Piazza Navona, ai tempi dell’antica Roma, era lo Stadio di Domiziano che fu fatto costruire dall’imperatore Domiziano nell’85 e nel III secolo fu restaurato da Alessandro Severo. Era lungo 276 metri, largo 106 e poteva ospitare 30.000 spettatori.

Lo stadio era riccamente decorato con alcune statue, una delle quali è quella di Pasquino (forse una copia di un gruppo ellenistico pergameno che si presume rappresentante Menelao che sorregge il corpo di Patroclo), ora nell’omonima piazza di fianco a Piazza Navona.

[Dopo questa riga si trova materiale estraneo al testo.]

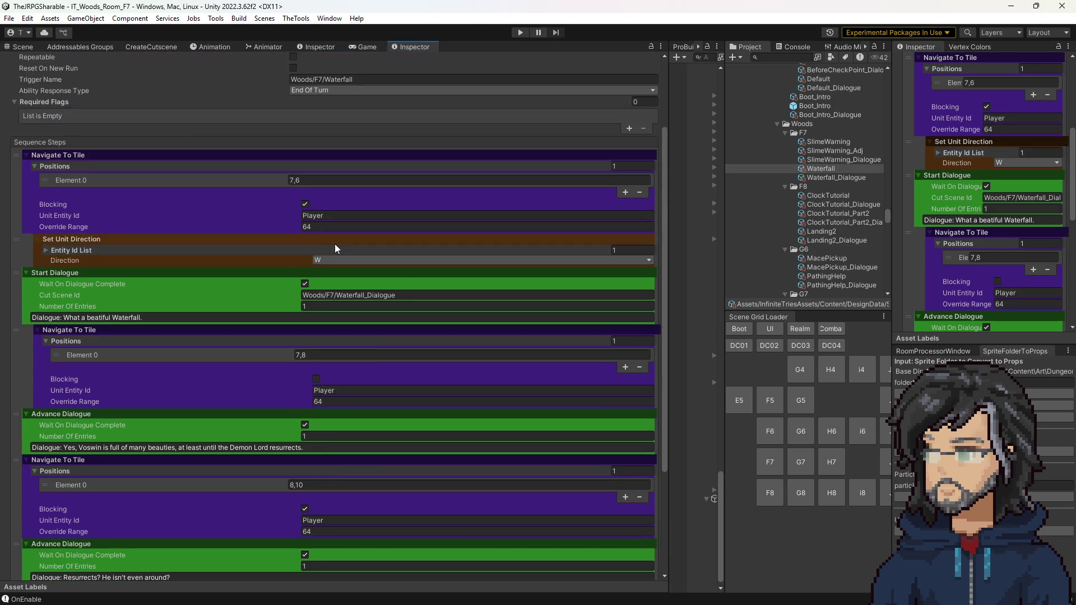
pyautogui.scroll(-8, 337, 247)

Poiché era uno stadio e non un circo, non c’erano i carceres (i cancelli da cui uscivano i cavalli da corsa) né la spina (il muro divisorio intorno a cui correvano i cavalli) come ad esempio il Circo Massimo, ma era tutto libero ed utilizzato per le gare degli atleti. L’obelisco che ora è al centro della piazza non si trovava lì, ma viene dal circo Massenzio, che è tuttora sulla via Appia.

Il nome della piazza era originariamente “in Agone”[1] (dal greco agones, “giochi”) poiché lo stadio era usato solo ed esclusivamente per le gare di atletica. Non è assolutamente vero che piazza Navona veniva usata per le battaglie navali: si tratta di una leggenda metropolitana generata dal fatto che la piazza veniva allagata solitamente nel mese di agosto per lenire il caldo; anticamente la piazza era concava, si bloccavano le chiusure delle tre fontane e l’acqua usciva in modo da allagare la piazza.

Tra il 1810 ed il 1839 nella piazza si tennero le corse al fantino, ossia corse di cavalli montati (che però non avevano parentela con le più famose corse dei barberi di Via del Corso).